● Texto de origem:
+-------+

Tatuagem: onde a arte se eterniza em traços e histórias

Amanda Busnello, Gabrieli Ferla, Thayssa Kruger

pecado

bizarro

absurdo

marginalidade

cicatriz

forma de expressão

arte na pele

Essas palavras são usadas para definir a mesma prática: a tatuagem. Apesar de ser alvo de debates controversos, o ato de marcar a pele é tão antigo quanto a própria humanidade. Os primeiros registros datam de mais de 3000 a.C.

A tatuagem foi símbolo de diversas culturas, representando crenças, nacionalidades, crimes e, nos dias de hoje, estética. Embora tatuar seja visto como algo pertencente ao universo masculino, atualmente podemos encontrar muitas mulheres trabalhando na área da tatuação. No Brasil, segundo dados da Organização Internacional do Trabalho (OIT), em 2021, as mulheres ocupavam 45% das posições no setor de tattoo.

A cidade de Frederico Westphalen, interior do Rio Grande do Sul, possui mais de 30 mil habitantes e entre eles quatro mulheres se destacam. Ketllyn Tavares, Luci Buzatto, Nicoly Silva e Valéria Pinheiro não apresentam muitas características em comum, elas têm idades e experiências diferentes, mas há algo que as une: o amor pela tatuagem.

A vontade de trabalhar com a arte na pele fez com que elas lutassem contra os preconceitos da sociedade e permanecessem na profissão. Com delicadeza e coragem, elas desafiam as convenções e transformam corpos em verdadeiras obras de arte. Em estúdios repletos de personalidade, essas artistas encontram seu espaço, criando narrativas que vão além do gênero.

Ao entrar em um estúdio de tatuagem, somos imediatamente envolvidos por um ambiente que respira criatividade. O som suave das agulhas dançando sobre a pele, a mistura de cores vibrantes e a intensidade dos desenhos compõem um cenário onde a imaginação ganha vida. Cada tatuador é um artista, transformando a epiderme em uma tela em branco pronta para receber sua poesia.

+-------+

● Seção de dados:
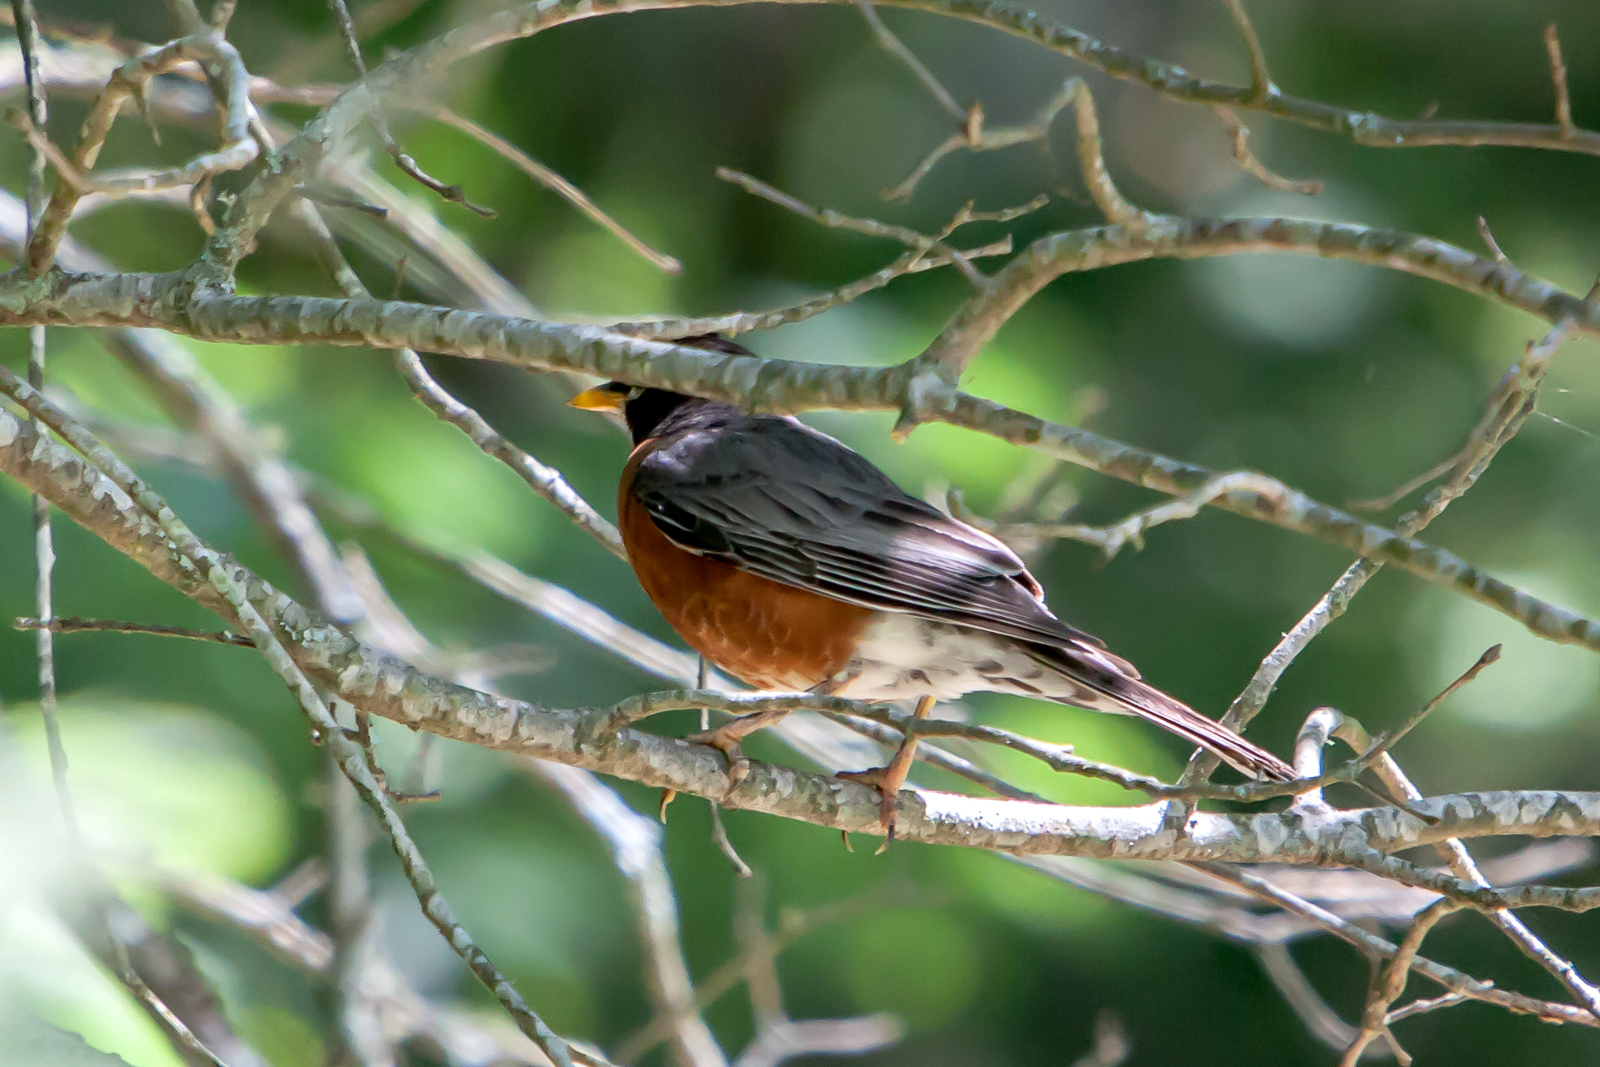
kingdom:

+-------+

● Enunciado da tarefa: Reproduza sem alterações o trecho do texto sobre tatuagem que começa em "forma de expressão" e vai até "de 3000 a.C.", inclusive.

● Resposta da tarefa:
forma de expressão

arte na pele

Essas palavras são usadas para definir a mesma prática: a tatuagem. Apesar de ser alvo de debates controversos, o ato de marcar a pele é tão antigo quanto a própria humanidade. Os primeiros registros datam de mais de 3000 a.C.